In 1823 Cotman returned to Norwich where he took up painting again. In 1825 he was elected an Associate of the Old Water-Colour Society but chose to submit few pictures to their exhibitions. The works he did submit rarely sold. He described himself as still “but a mere drawing master – the very thing I dreaded most on setting out in life.” Around 1830 he changed his style again, using a medium, probably flour or rice paste, which when mixed withcolour remained moist for longer and could be dragged about,
lifted and manipulated using a hog’s hair brush.
In 1834, he was appointed Drawing Master at King’s College in London. In 1841 he returned to Norwich for nearly two months and received some measure of recognition as an artist of importance. There he set about making a large series of drawings. His old friend and patron, Dawson Turner, warned him of the dangers of stress and burn-out. Cotman replied “‘tis as impossible to pass a fine subject and not to book it as it is for a miser to pass a guinea and not pick it up.” Six months after he returned to London, Cotman became seriously ill. He died on July 24, 1842.

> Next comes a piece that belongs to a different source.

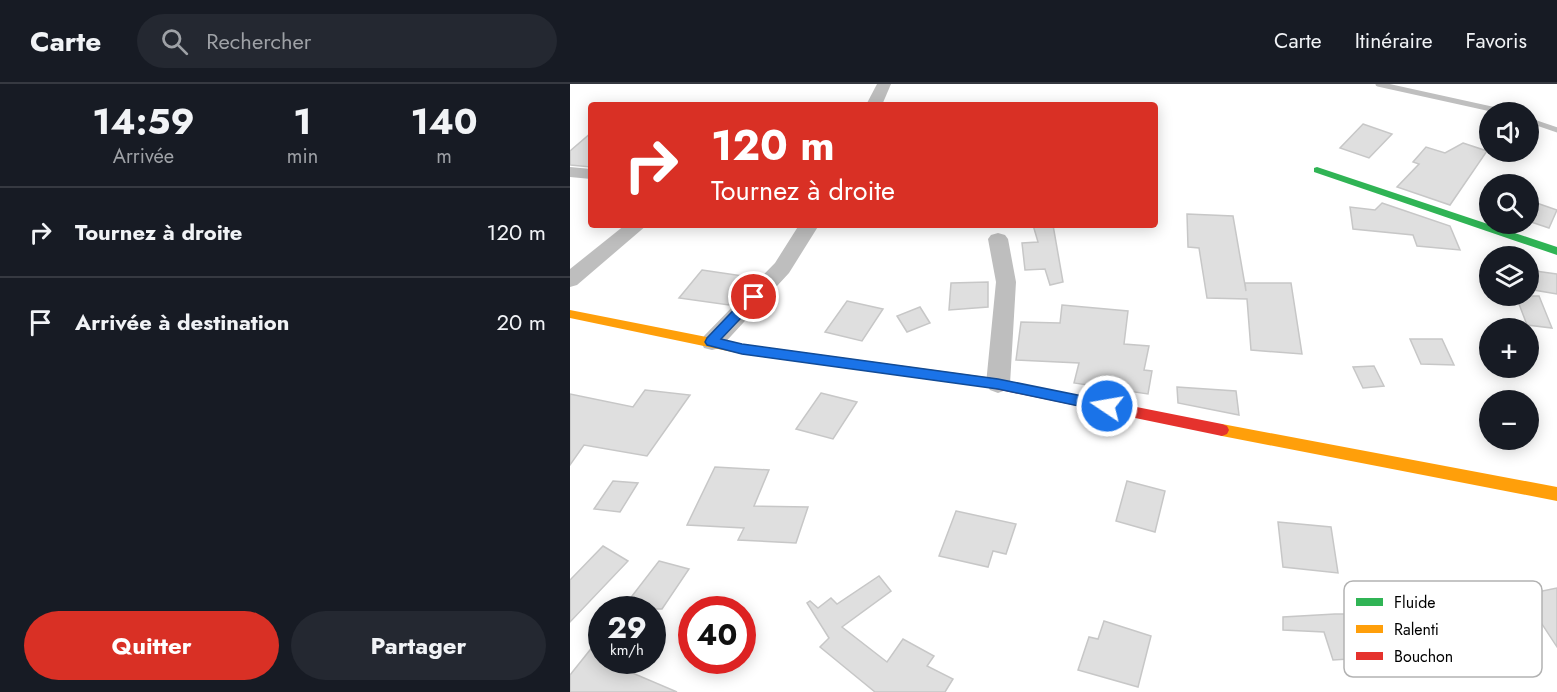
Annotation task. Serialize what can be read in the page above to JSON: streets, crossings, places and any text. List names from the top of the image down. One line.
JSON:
{"legend":["Fluide","Ralenti","Bouchon"],"page":{"header":"Carte","search":"Rechercher","nav":["Carte","Itinéraire","Favoris"],"eta":["14:59","Arrivée","1","min","140","m"],"map_buttons":["+","−"],"turn":["120 m","Tournez à droite"],"list":[{"name":"Tournez à droite","value":"120 m"},{"name":"Arrivée à destination","value":"20 m"}],"speed":"29 km/h","limit":"40","buttons":["Quitter","Partager"]}}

Throughout his life Cotman struggled for recognition and to find a market for his paintings. He is now regarded as one of the leading figures in the history of watercolour. Cotman’s sense of pattern and design – his paintings have been compared to Japanese woodblock prints and stained glass windows – is particularly admired. In the opinion of Laurence Binyon, Keeper of the Prints and Drawings Department at the British Museum in the early 1930s, “Cotman made the most perfect examples of pure watercolour ever made in Europe.”
Notable Watercolours: The Drop Gate in Duncombe Park by John Sell Cotman
In the summer of 1798, Cotman went to London to learn to be a painter. His father consulted John Opie, later to become Professor of Painting at the Royal Academy, regarding his son’s choice of career. Opie’s verdict was blunt: “Let him rather black boots than follow the profession of artist”. Fortunately for the development of watercolour, Cotman ignored his advice.

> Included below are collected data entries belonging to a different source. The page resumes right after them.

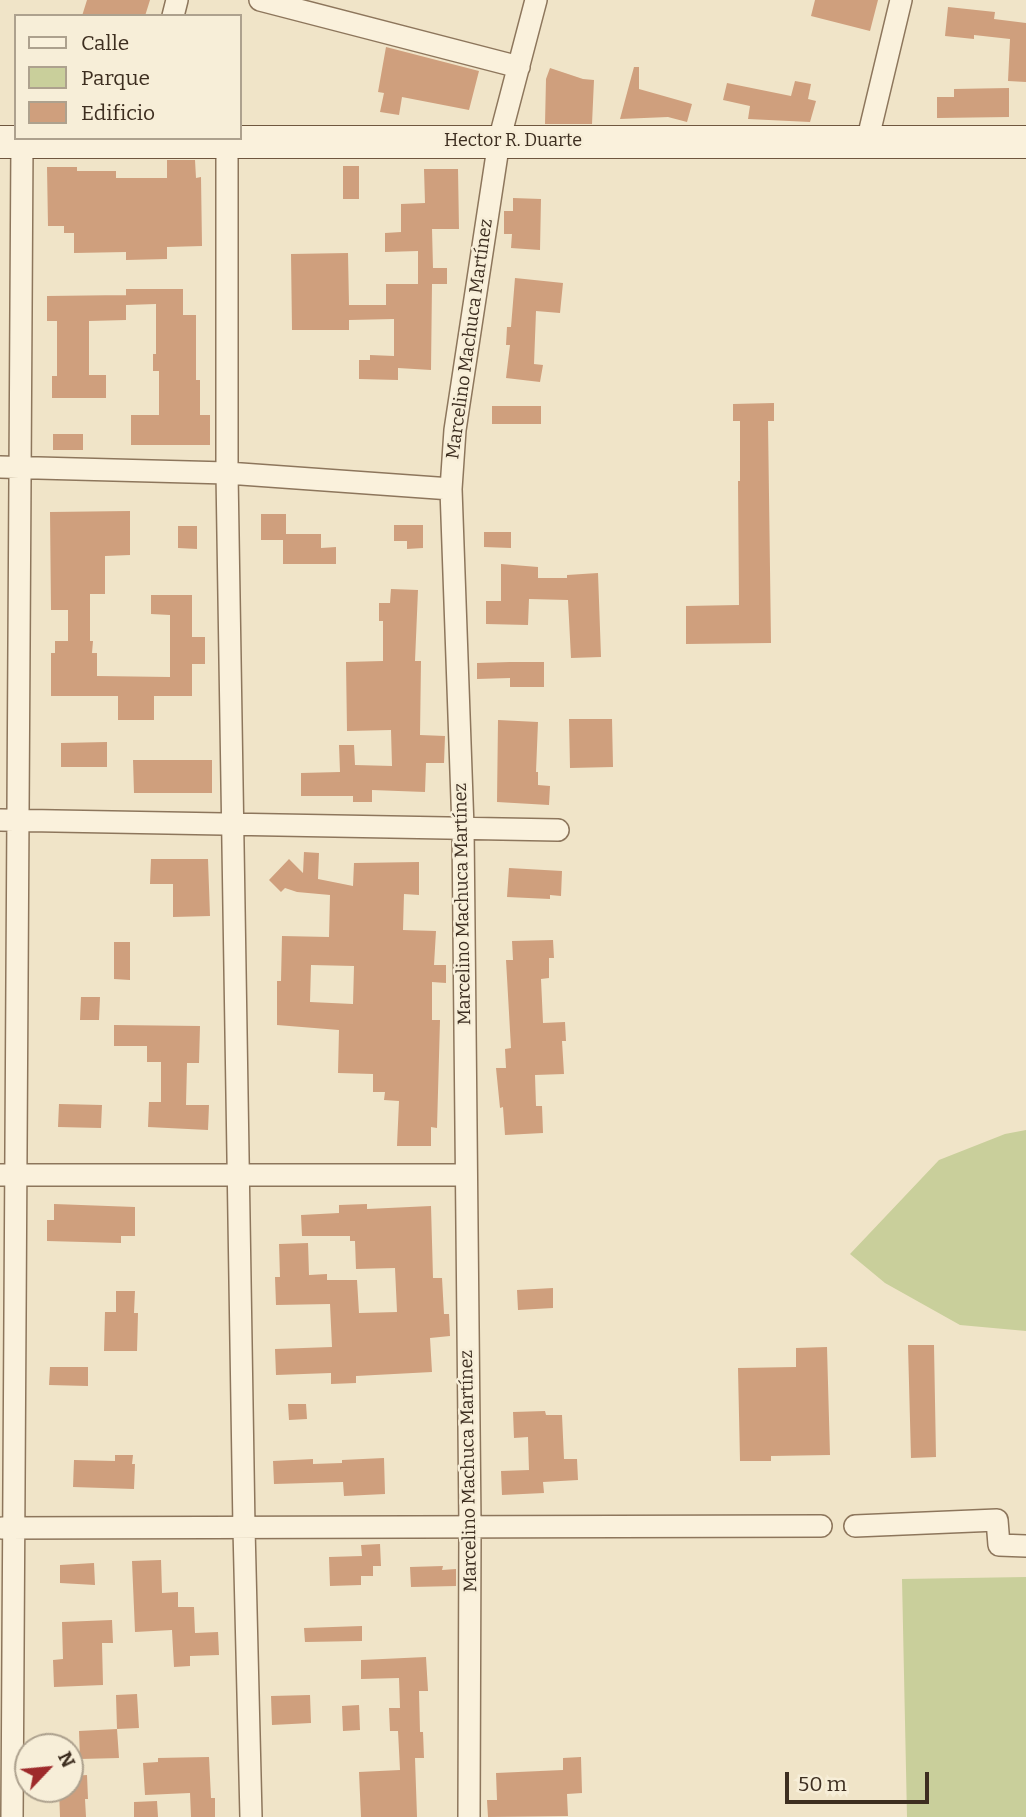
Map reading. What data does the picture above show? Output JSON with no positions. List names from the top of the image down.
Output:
{
  "streets": {
    "street": ["Hector R. Duarte", "Marcelino Machuca Martínez"]
  },
  "crossings": [
    ["Hector R. Duarte", "Marcelino Machuca Martínez"]
  ],
  "legend": ["Calle", "Parque", "Edificio"],
  "scale_bar": "50 m",
  "north": "top right"
}
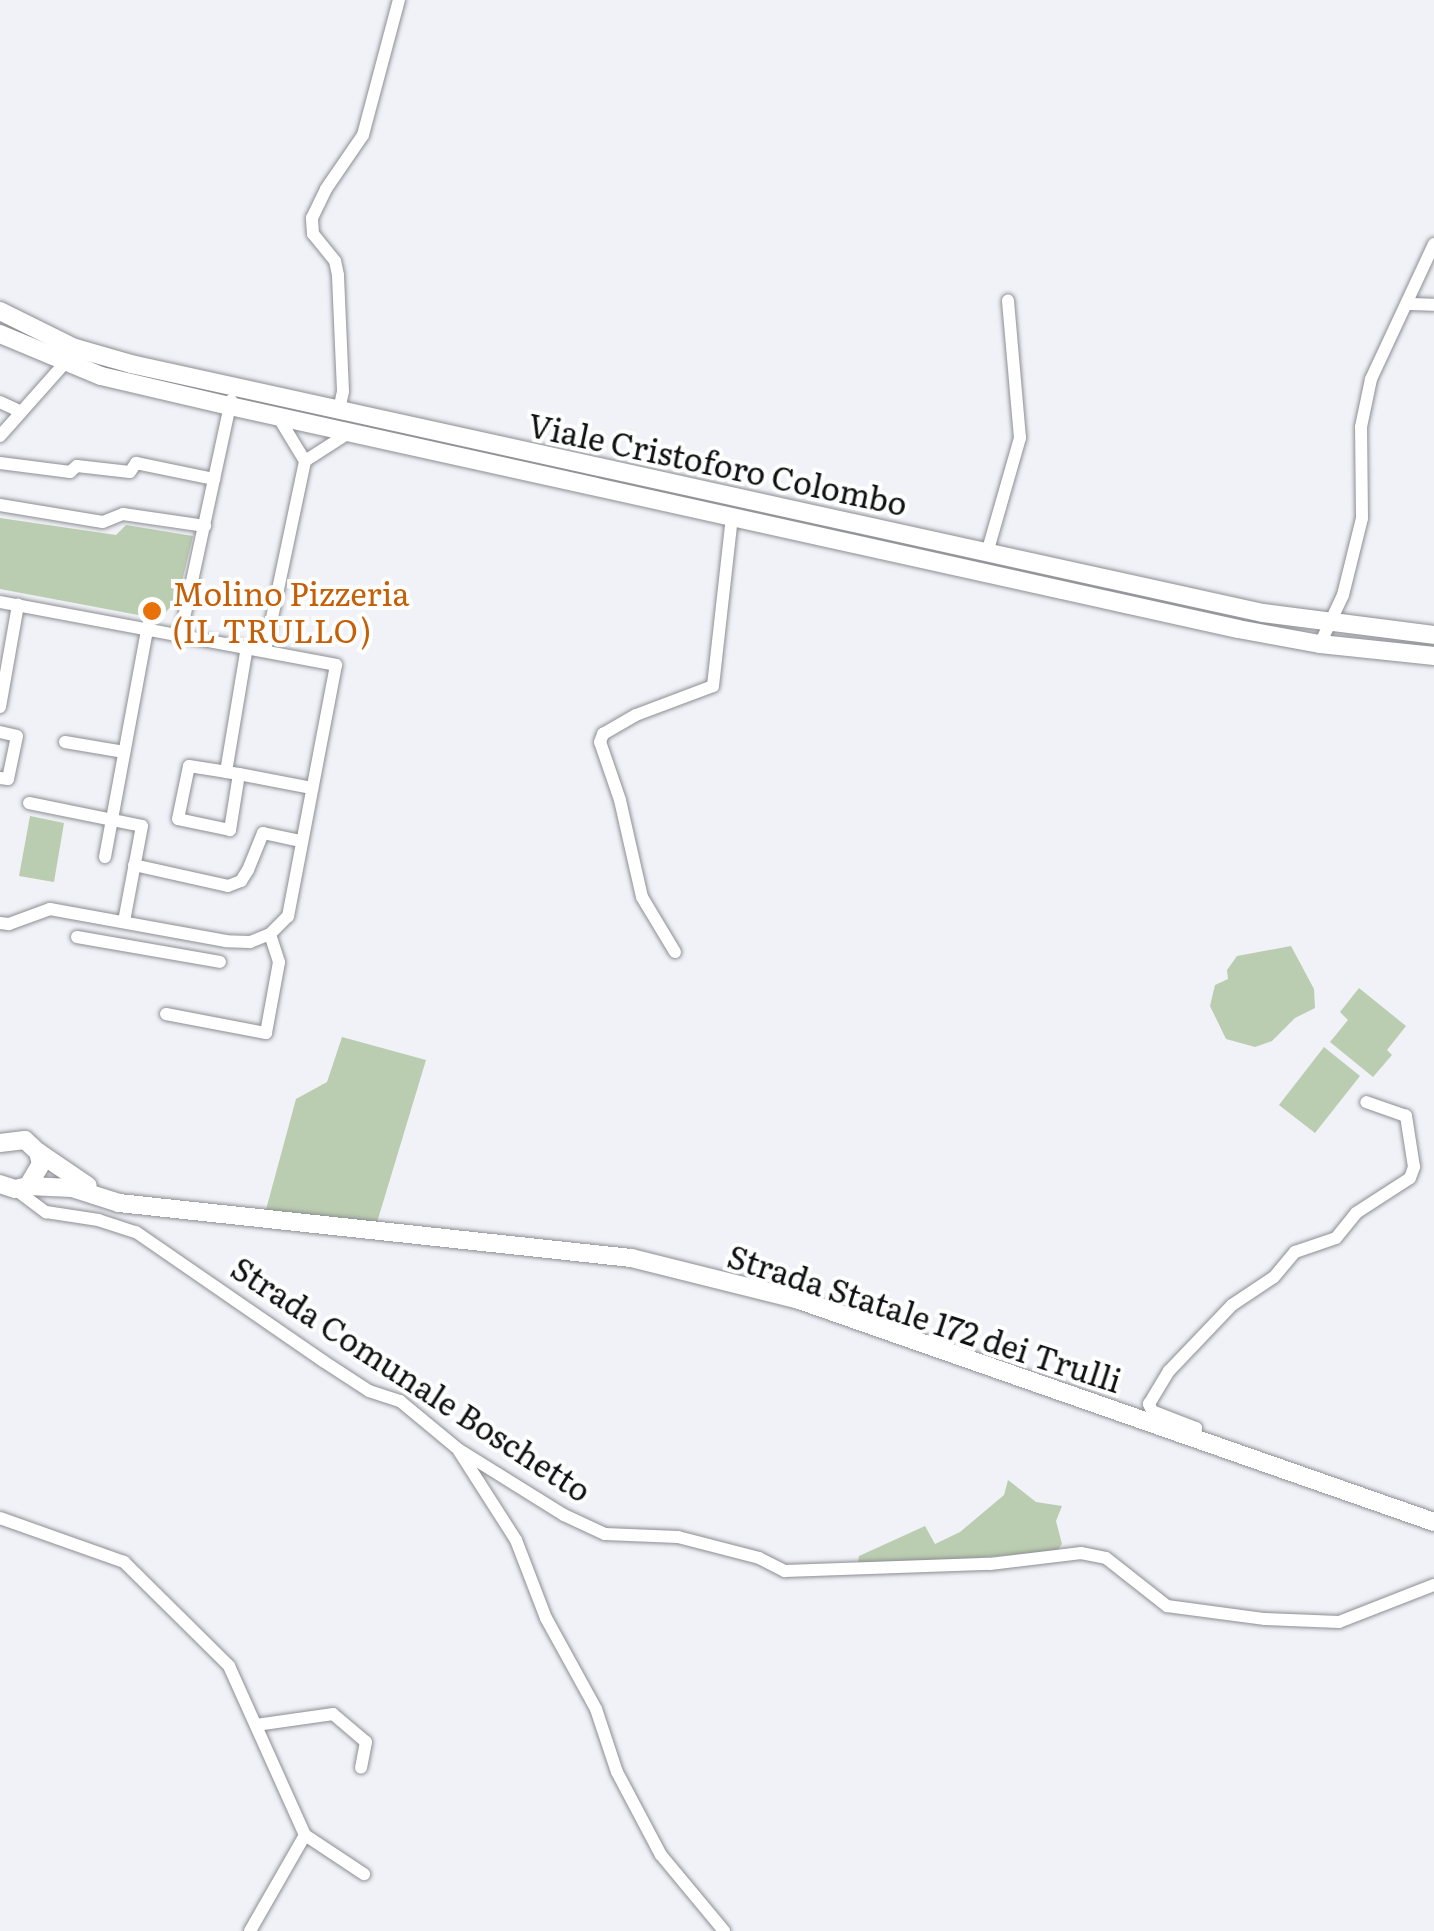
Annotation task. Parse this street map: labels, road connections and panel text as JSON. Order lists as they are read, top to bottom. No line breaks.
{"streets":{"main road":["Viale Cristoforo Colombo","Strada Statale 172 dei Trulli"],"street":["Strada Comunale Boschetto"]},"crossings":[["Strada Statale 172 dei Trulli","Strada Comunale Boschetto"]],"places":["Molino Pizzeria (IL TRULLO)"]}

The Drop Gate in Duncombe Park, painted in 1805 on one of his three visits to Yorkshire, is one of Cotman’s best-known paintings. Cotman usually painted in the studio from pencil drawings done on location but he said in a letter that this painting was “coloured from Nature and close copies of that fickle Dame”.

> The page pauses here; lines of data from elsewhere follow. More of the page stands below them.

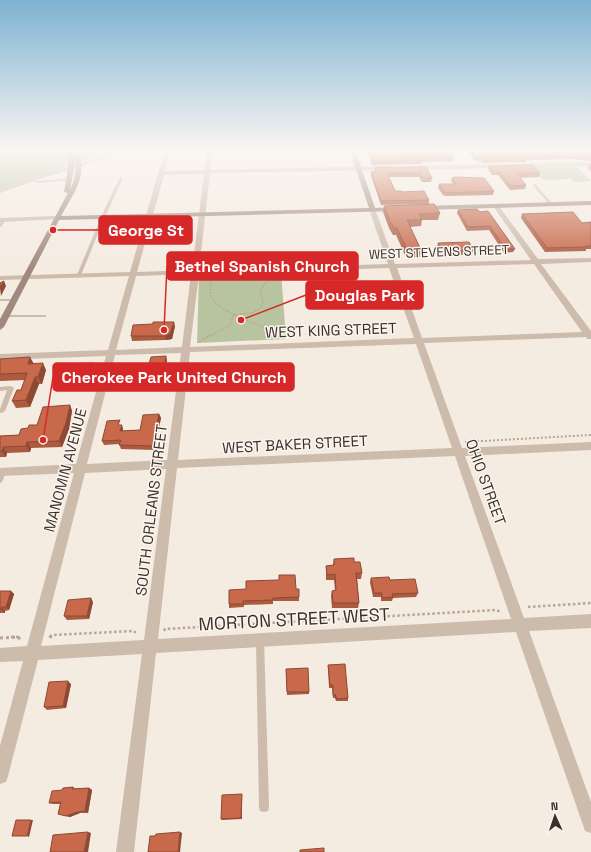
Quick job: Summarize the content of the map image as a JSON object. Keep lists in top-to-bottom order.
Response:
{
  "streets": {
    "street": [
      "WEST STEVENS STREET",
      "WEST KING STREET",
      "WEST BAKER STREET",
      "MANOMIN AVENUE",
      "OHIO STREET",
      "SOUTH ORLEANS STREET",
      "MORTON STREET WEST"
    ]
  },
  "crossings": [
    ["WEST STEVENS STREET", "MANOMIN AVENUE"],
    ["WEST STEVENS STREET", "OHIO STREET"],
    ["WEST STEVENS STREET", "SOUTH ORLEANS STREET"],
    ["WEST KING STREET", "MANOMIN AVENUE"],
    ["WEST KING STREET", "OHIO STREET"],
    ["WEST KING STREET", "SOUTH ORLEANS STREET"],
    ["WEST BAKER STREET", "MANOMIN AVENUE"],
    ["WEST BAKER STREET", "OHIO STREET"],
    ["WEST BAKER STREET", "SOUTH ORLEANS STREET"],
    ["MANOMIN AVENUE", "MORTON STREET WEST"],
    ["OHIO STREET", "MORTON STREET WEST"],
    ["SOUTH ORLEANS STREET", "MORTON STREET WEST"]
  ],
  "places": [
    "George St",
    "Douglas Park",
    "Bethel Spanish Church",
    "Cherokee Park United Church"
  ],
  "north": "top"
}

Martin Hardie wrote in Water-Colour Painting in Britain “The Drop Gate is a drawing of nothing but some broken rails hanging over a stream – a drop gate, a water pool and some weeds – but the design is such as no other painter of the time would have conceived; a design of straight lines, horizontal and diagonal, and sharp angles contrasting with the soft contours of foliage and the curves of burdock, lyrical in its rhythm and colour”.
Indeed, as Hardie wrote, “It was an ‘abstract’ art”, executed by a master of pattern and design.